When Levi came in she had his toast waiting, so there was no discussion of what he couldn’t have, what she was unable to give him. He ate it without a word. She took the plates from the polished granite island and put them in the sink, wondering where she could get some soap to do the dishes. She had run out last night. That was a hard one, people didn’t just leave dish soap around. But maybe they did. She’d have to think of an excuse to stop by Rachel’s house later. Rachel had extras of everything under that big sink.

“Come on, come on, come on,” she said to the kids as she watched them slowly put on their shoes. Tabitha realized Fern’s socks were mismatched but she didn’t move to get matching ones. She tried to tamp down the anxiety she felt. She had to be across town by nine fifteen. Once she dropped the kids off at school, which was in the opposite direction, she’d have just under an hour to walk thirty-two blocks. That should be no problem, she told herself.
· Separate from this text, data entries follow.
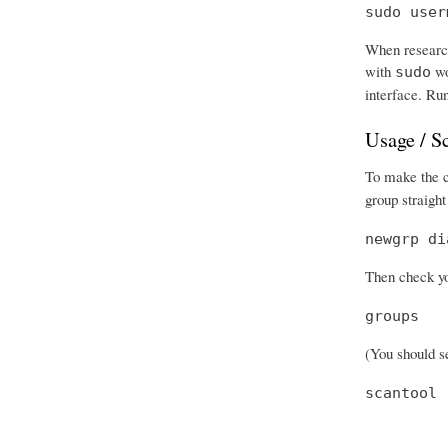
sudo user
When research
with
wo
sudo
interface. Run
Usage / S
To make the ch
group straight
newgrp di
Then check you
groups
(You should se
scantool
They were all quiet in the elevator, which, of course, was still as pristine and well kept as always—as it was the first day they rode in it, going to the seventh floor to see the apartment that she thought would mean they could finally relax, finally feel like they belonged together and were settled into their life.

The door pinged open and Fern ran for Mort, the morning doorman. He heard her coming and turned just in time to lift her by the waist and twirl her around. She smiled and giggled and leaned in for a hug. He was careful not to hug too closely, Tabitha could see, but Fern didn’t notice. Really, Tabitha wouldn’t mind. She trusted him. And obviously Fern was already starved for an adult male in her life. Levi, on the other hand, barely grumbled, “Good morning.” Did that mean he was doing okay? That he wasn’t craving something he didn’t have?